So guys I was wondering what is the difference between a logical shift and an arithmetic. Of course I barely have any coding skill so I'm not that knowledgeable. So is a logical shift just moving the bytes right or left? I don't know... I have no idea what an arithmetic shift does... I don't even know what arithmetic is! Because that's like high school level stuff and I have literally no knowledge on that, Cause the education systems I were in were utter dog shit.
Bit shifting can be best described as multiplying or dividing a value by 2. That means, if you move the bits to the left, you multiply the value by two and if you shift the bits to the right, it's practically a division by two. Except this isn't all true: The main difference between a logical and arithmetic shift is that the former treats the value unsigned and the latter signed.
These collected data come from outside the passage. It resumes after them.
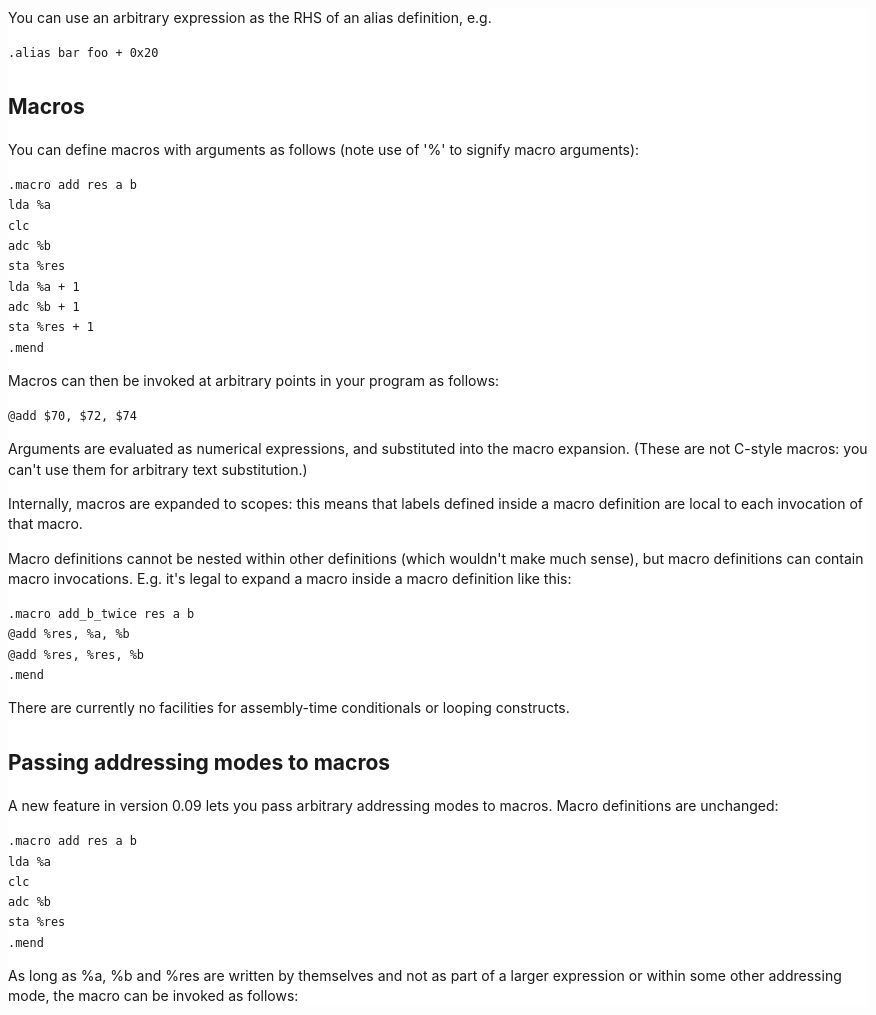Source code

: You can use an arbitrary expression as the RHS of an alias definition, e.g.

	.alias bar foo + 0x20

Macros
------

You can define macros with arguments as follows (note use of '%' to signify
macro arguments):

	.macro add res a b
	lda %a
	clc
	adc %b
	sta %res
	lda %a + 1
	adc %b + 1
	sta %res + 1
	.mend

Macros can then be invoked at arbitrary points in your program as follows:

	@add $70, $72, $74

Arguments are evaluated as numerical expressions, and substituted into the macro
expansion. (These are not C-style macros: you can't use them for arbitrary text
substitution.)

Internally, macros are expanded to scopes: this means that labels defined inside
a macro definition are local to each invocation of that macro.

Macro definitions cannot be nested within other definitions (which wouldn't make
much sense), but macro definitions can contain macro invocations. E.g. it's
legal to expand a macro inside a macro definition like this:

	.macro add_b_twice res a b
	@add %res, %a, %b
	@add %res, %res, %b
	.mend

There are currently no facilities for assembly-time conditionals or looping
constructs.

Passing addressing modes to macros
----------------------------------

A new feature in version 0.09 lets you pass arbitrary addressing modes to
macros. Macro definitions are unchanged:

	.macro add res a b
	lda %a
	clc
	adc %b
	sta %res
	.mend

As long as %a, %b and %res are written by themselves and not as part of a larger
expression or within some other addressing mode, the macro can be invoked as
follows:

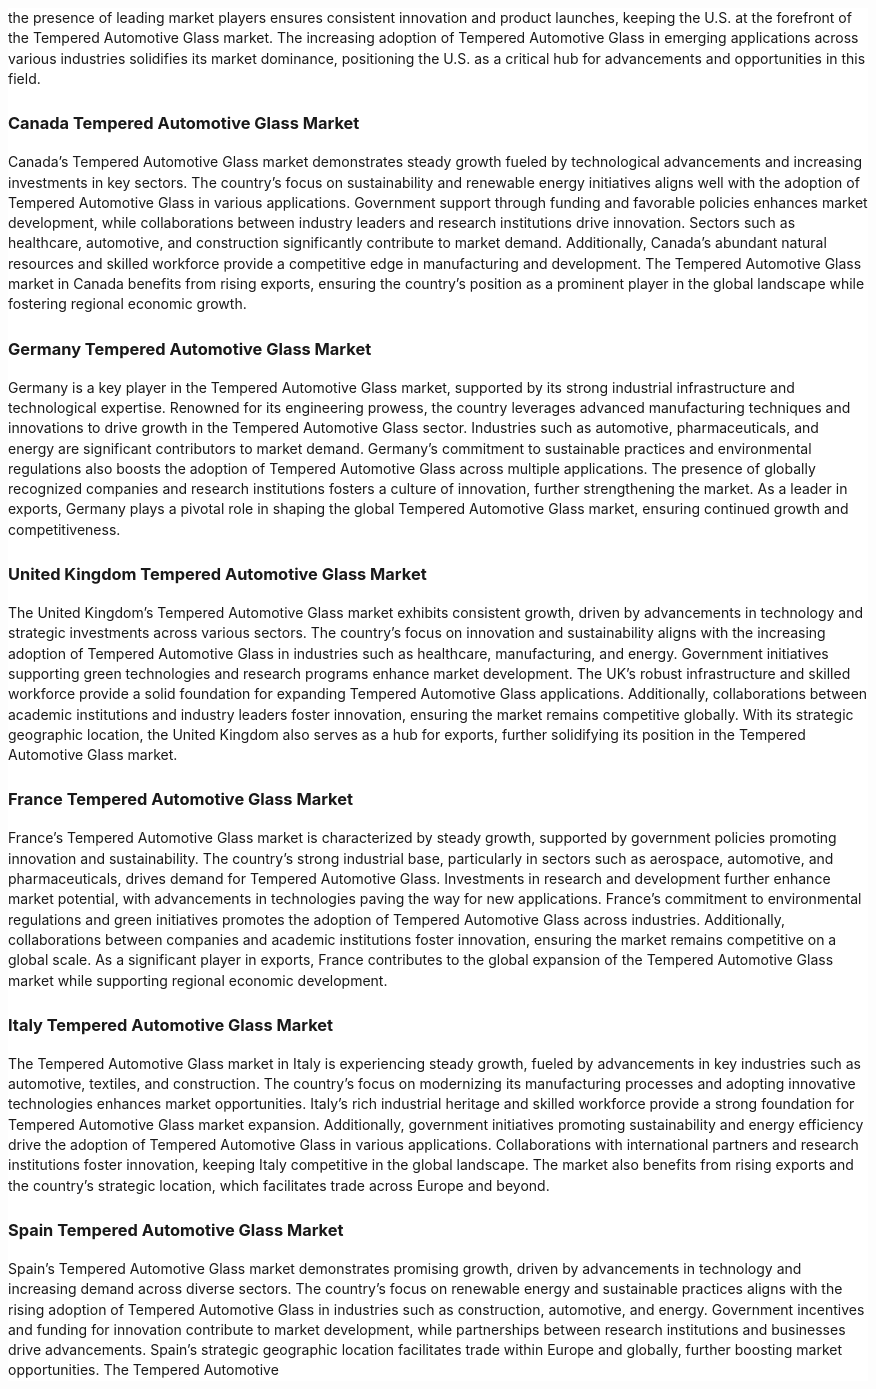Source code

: the presence of leading market players ensures consistent innovation and product launches, keeping the U.S. at the forefront of the Tempered Automotive Glass market. The increasing adoption of Tempered Automotive Glass in emerging applications across various industries solidifies its market dominance, positioning the U.S. as a critical hub for advancements and opportunities in this field.</p><h3>Canada Tempered Automotive Glass Market</h3><p>Canada&rsquo;s Tempered Automotive Glass market demonstrates steady growth fueled by technological advancements and increasing investments in key sectors. The country&rsquo;s focus on sustainability and renewable energy initiatives aligns well with the adoption of Tempered Automotive Glass in various applications. Government support through funding and favorable policies enhances market development, while collaborations between industry leaders and research institutions drive innovation. Sectors such as healthcare, automotive, and construction significantly contribute to market demand. Additionally, Canada&rsquo;s abundant natural resources and skilled workforce provide a competitive edge in manufacturing and development. The Tempered Automotive Glass market in Canada benefits from rising exports, ensuring the country&rsquo;s position as a prominent player in the global landscape while fostering regional economic growth.</p><h3>Germany Tempered Automotive Glass Market</h3><p>Germany is a key player in the Tempered Automotive Glass market, supported by its strong industrial infrastructure and technological expertise. Renowned for its engineering prowess, the country leverages advanced manufacturing techniques and innovations to drive growth in the Tempered Automotive Glass sector. Industries such as automotive, pharmaceuticals, and energy are significant contributors to market demand. Germany&rsquo;s commitment to sustainable practices and environmental regulations also boosts the adoption of Tempered Automotive Glass across multiple applications. The presence of globally recognized companies and research institutions fosters a culture of innovation, further strengthening the market. As a leader in exports, Germany plays a pivotal role in shaping the global Tempered Automotive Glass market, ensuring continued growth and competitiveness.</p><h3>United Kingdom Tempered Automotive Glass Market</h3><p>The United Kingdom&rsquo;s Tempered Automotive Glass market exhibits consistent growth, driven by advancements in technology and strategic investments across various sectors. The country&rsquo;s focus on innovation and sustainability aligns with the increasing adoption of Tempered Automotive Glass in industries such as healthcare, manufacturing, and energy. Government initiatives supporting green technologies and research programs enhance market development. The UK&rsquo;s robust infrastructure and skilled workforce provide a solid foundation for expanding Tempered Automotive Glass applications. Additionally, collaborations between academic institutions and industry leaders foster innovation, ensuring the market remains competitive globally. With its strategic geographic location, the United Kingdom also serves as a hub for exports, further solidifying its position in the Tempered Automotive Glass market.</p><h3>France Tempered Automotive Glass Market</h3><p>France&rsquo;s Tempered Automotive Glass market is characterized by steady growth, supported by government policies promoting innovation and sustainability. The country&rsquo;s strong industrial base, particularly in sectors such as aerospace, automotive, and pharmaceuticals, drives demand for Tempered Automotive Glass. Investments in research and development further enhance market potential, with advancements in technologies paving the way for new applications. France&rsquo;s commitment to environmental regulations and green initiatives promotes the adoption of Tempered Automotive Glass across industries. Additionally, collaborations between companies and academic institutions foster innovation, ensuring the market remains competitive on a global scale. As a significant player in exports, France contributes to the global expansion of the Tempered Automotive Glass market while supporting regional economic development.</p><h3>Italy Tempered Automotive Glass Market</h3><p>The Tempered Automotive Glass market in Italy is experiencing steady growth, fueled by advancements in key industries such as automotive, textiles, and construction. The country&rsquo;s focus on modernizing its manufacturing processes and adopting innovative technologies enhances market opportunities. Italy&rsquo;s rich industrial heritage and skilled workforce provide a strong foundation for Tempered Automotive Glass market expansion. Additionally, government initiatives promoting sustainability and energy efficiency drive the adoption of Tempered Automotive Glass in various applications. Collaborations with international partners and research institutions foster innovation, keeping Italy competitive in the global landscape. The market also benefits from rising exports and the country&rsquo;s strategic location, which facilitates trade across Europe and beyond.</p><h3>Spain Tempered Automotive Glass Market</h3><p>Spain&rsquo;s Tempered Automotive Glass market demonstrates promising growth, driven by advancements in technology and increasing demand across diverse sectors. The country&rsquo;s focus on renewable energy and sustainable practices aligns with the rising adoption of Tempered Automotive Glass in industries such as construction, automotive, and energy. Government incentives and funding for innovation contribute to market development, while partnerships between research institutions and businesses drive advancements. Spain&rsquo;s strategic geographic location facilitates trade within Europe and globally, further boosting market opportunities. The Tempered Automotive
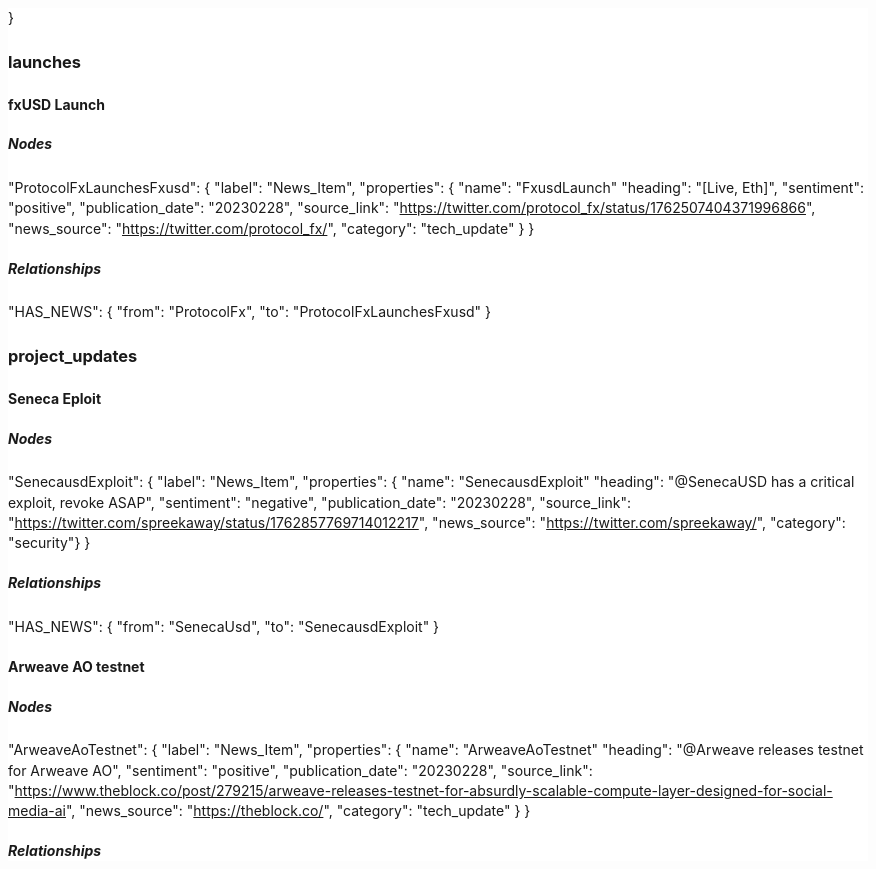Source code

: }
### launches
#### fxUSD Launch
##### Nodes
"ProtocolFxLaunchesFxusd": {
   "label": "News_Item",
   "properties": {
      "name": "FxusdLaunch"
      "heading": "[Live, Eth]",
      "sentiment": "positive",
      "publication_date": "20230228",
      "source_link": "https://twitter.com/protocol_fx/status/1762507404371996866",
      "news_source": "https://twitter.com/protocol_fx/",
      "category": "tech_update"
   }
}
##### Relationships
"HAS_NEWS": {
   "from": "ProtocolFx",
   "to": "ProtocolFxLaunchesFxusd"
}
### project_updates
#### Seneca Eploit
##### Nodes
"SenecausdExploit": {
   "label": "News_Item",
   "properties": {
      "name": "SenecausdExploit"
      "heading": "@SenecaUSD has a critical exploit, revoke ASAP",
      "sentiment": "negative",
      "publication_date": "20230228",
      "source_link": "https://twitter.com/spreekaway/status/1762857769714012217",
      "news_source": "https://twitter.com/spreekaway/",
      "category": "security"}
}
##### Relationships
"HAS_NEWS": {
   "from": "SenecaUsd",
   "to": "SenecausdExploit"
}
#### Arweave AO testnet
##### Nodes
"ArweaveAoTestnet": {
   "label": "News_Item",
   "properties": {
      "name": "ArweaveAoTestnet"
      "heading": "@Arweave releases testnet for Arweave AO",
      "sentiment": "positive",
      "publication_date": "20230228",
      "source_link": "https://www.theblock.co/post/279215/arweave-releases-testnet-for-absurdly-scalable-compute-layer-designed-for-social-media-ai",
      "news_source": "https://theblock.co/",
      "category": "tech_update"
   }
}
##### Relationships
This has got no difference for left shifts where arithmetic and logical left shifts are virtually if not actually identical but there is a notable difference in right shifts, namely that the logical right shift is simply the right shift equivalent to left shifts —the highest bit is always zero after the operation— whereas with arithmetic right shifts, the highest bit is never cleared, thus giving the appearance of a signed division by two (the only exception is -1 in which the value stays -1 instead of 0).
To see what I mean, let's compare two byte values: 0x42 and 0xE5. 0x42 is 0b01000010 in binary whereas 0xE5 is 0b11100101. Since both left shifts are the same, I don't have to bring in a comparison so let's just focus on LSR (logical shift right) and ASR (arithmetic shift right):
LSR 0x42 = LSR 0b01000010 = 0b00100001 = 0x21
ASR 0x42 = ASR 0b01000010 = 0b00100001 = 0x21
LSR 0xE5 = LSR 0b11100101 = 0b01110010 = 0x72
ASR 0xE5 = ASR 0b11100101 = 0b11110010 = 0xF2
See how shifting 0x21 to the right is identical but 0xE5 is different? That's where arithmetic and logical shifts differ.